EJERCICIOS PROPUESTOS:
1. Resuma en dos oraciones la nota sobre la condena de Quinteros.
2. De acuerdo con la nota sobre la condena de Quinteros, ¿a qué distancia de la ciudad se ubicaba el campo donde fue enterrado el cuerpo?
3. Prolongue la nota sobre la condena de Quinteros a partir de su última oración.

La Justicia fue contundente con el femicida de Gancedo: "Ejerció violencia en todas sus formas"
La Cámara que condenó a Quinteros a prisión perpetua dio a conocer los fundamentos del fallo. “Él la humilló y la maltrató de manera grave, sistemática y creciente, hasta llegar a la expresión más extrema de la violencia de género: el femicidio”, expuso el camarista
La Cámara en lo Criminal y Correccional de 2° Nominación de Córdoba difundió en las últimas horas los fundamentos del juicio en el que fue sentenciado a prisión perpetua Alejandro Jesús Quinteros por los delitos de homicidio triplemente calificado (por el vínculo, alevosía y violencia de género).
Según sostiene la sentencia, Quinteros llevó a cabo un plan premeditado para asesinar a su pareja, Valeria Gancedo.
Con esa intención, según expone Sebastián Romero, el camarista que redactó los fundamentos, el femicida invitó el 27 de noviembre de 2023 a su pareja y a su hijo a cenar a un restaurante de Oliva, donde le colocó un sedante en la bebida. Luego, trasladó a ambos hasta el domicilio de la víctima en Oncativo. Cuando la mujer quedó inconsciente por efecto del fármaco, la asfixió con una almohada o una sábana. Finalmente, trasladó el cuerpo a un campo rural ubicado a 19 kilómetros de la ciudad y lo enterró.
Romero remarcó que Quinteros ejerció violencia contra su expareja “en todas sus formas”: física, psicológica, sexual, económica y simbólica.

MATERIAL RECOPILADO:
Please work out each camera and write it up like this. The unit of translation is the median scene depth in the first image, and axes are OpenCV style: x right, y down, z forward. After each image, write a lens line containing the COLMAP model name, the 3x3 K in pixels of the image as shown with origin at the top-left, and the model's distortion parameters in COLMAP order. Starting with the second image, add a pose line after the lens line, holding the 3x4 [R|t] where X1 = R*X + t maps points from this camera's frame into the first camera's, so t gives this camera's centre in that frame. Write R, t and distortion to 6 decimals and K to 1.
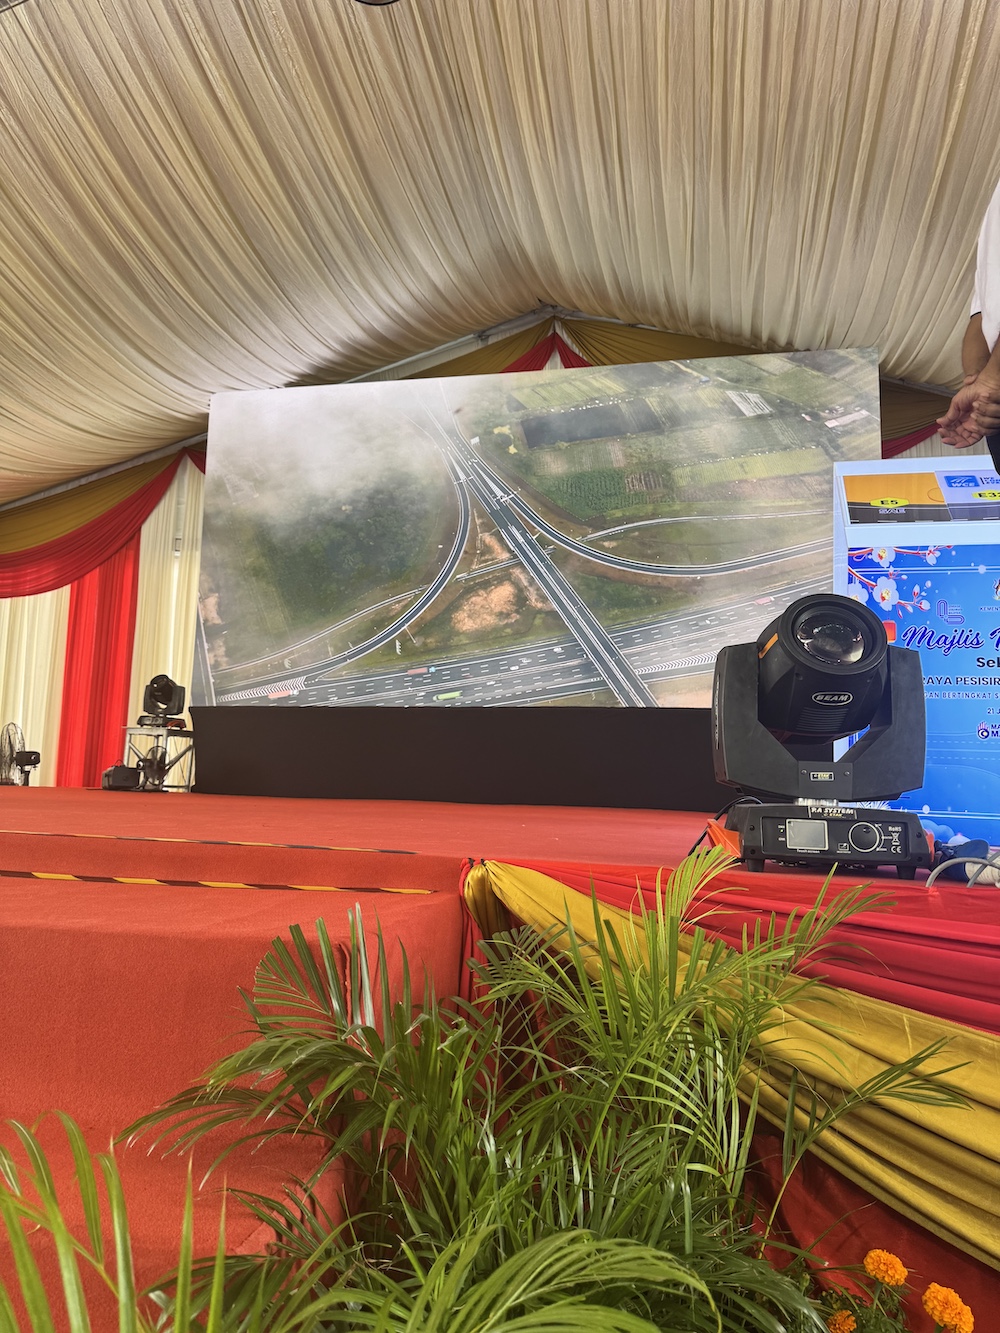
lens RADIAL K [[933.1, 0, 479.9], [0, 933.1, 666.9], [0, 0, 1]] dist [-0.003831, -0.003452]
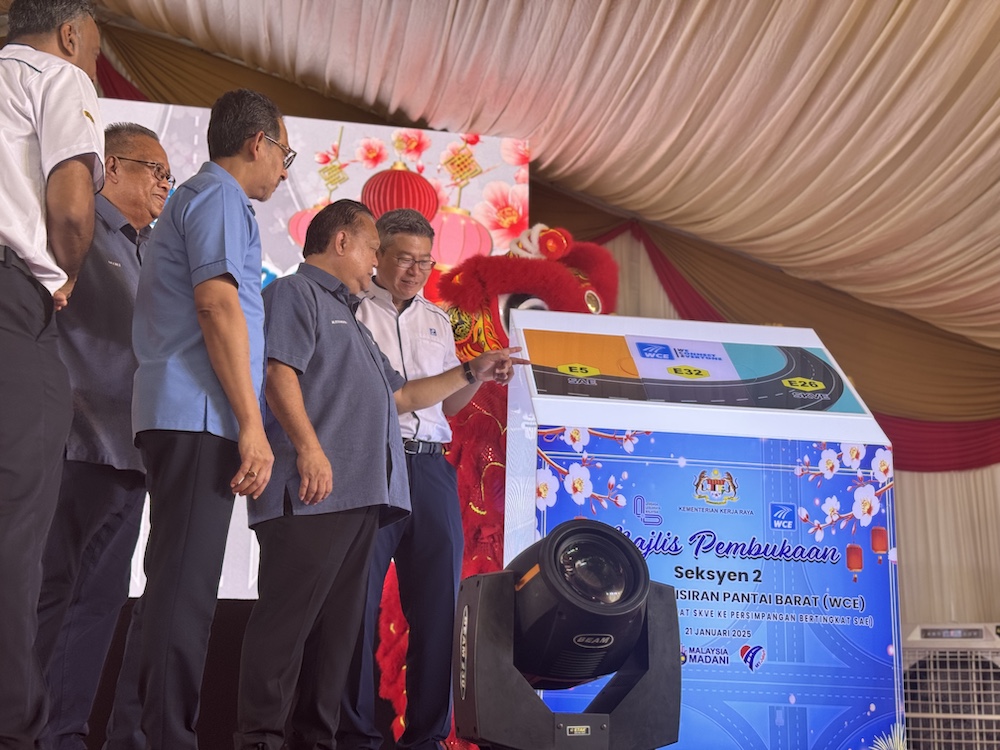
lens RADIAL K [[1380.6, 0, 484.8], [0, 1380.6, 384.0], [0, 0, 1]] dist [0.170600, -0.336882]
pose [[0.916741, 0.075523, 0.392278, -0.128639], [-0.036111, 0.993613, -0.106906, -0.032167], [-0.397846, 0.083840, 0.913613, -0.095906]]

RESULTADOS ESPERADOS:
1. La Cámara en lo Criminal y Correccional de 2° Nominación de Córdoba difundió los fundamentos del juicio en el que Alejandro Jesús Quinteros fue condenado a prisión perpetua por homicidio triplemente calificado. Según la sentencia, Quinteros sedó a su pareja, Valeria Gancedo, la asfixió y enterró el cuerpo en un campo rural, y había ejercido contra ella violencia física, psicológica, sexual, económica y simbólica.

2. A 19 kilómetros de la ciudad.

3.
En ese sentido, señaló que la humilló y la sometió de manera sistemática y creciente hasta llegar al femicidio.
El magistrado aclaró que la violencia no terminó con el asesinato. Después del crimen, el acusado ocultó el cuerpo y utilizó el celular de Valeria para responder mensajes y confundir a familiares y allegados.
La sentencia destaca que el daño generado por Quinteros alcanzó incluso a personas cercanas a Valeria Gancedo.
Por ejemplo, pone de manifiesto que su hijo estuvo presente en uno de los episodios en que se usaron sustancias tóxicas y que también vivió en un entorno de violencia y manipulación.
Familiares y amigas también sufrieron el engaño del acusado. Eso es porque tras la desaparición de Valeria -según se lee en los fundamentos- recibieron mensajes escritos por Quinteros desde el teléfono de la víctima. Esto incrementó la angustia y demoró la búsqueda.
El camarista agregó que el acusado reconoció su culpabilidad recién cuando las pruebas en su contra eran concluyentes y su responsabilidad estaba demostrada.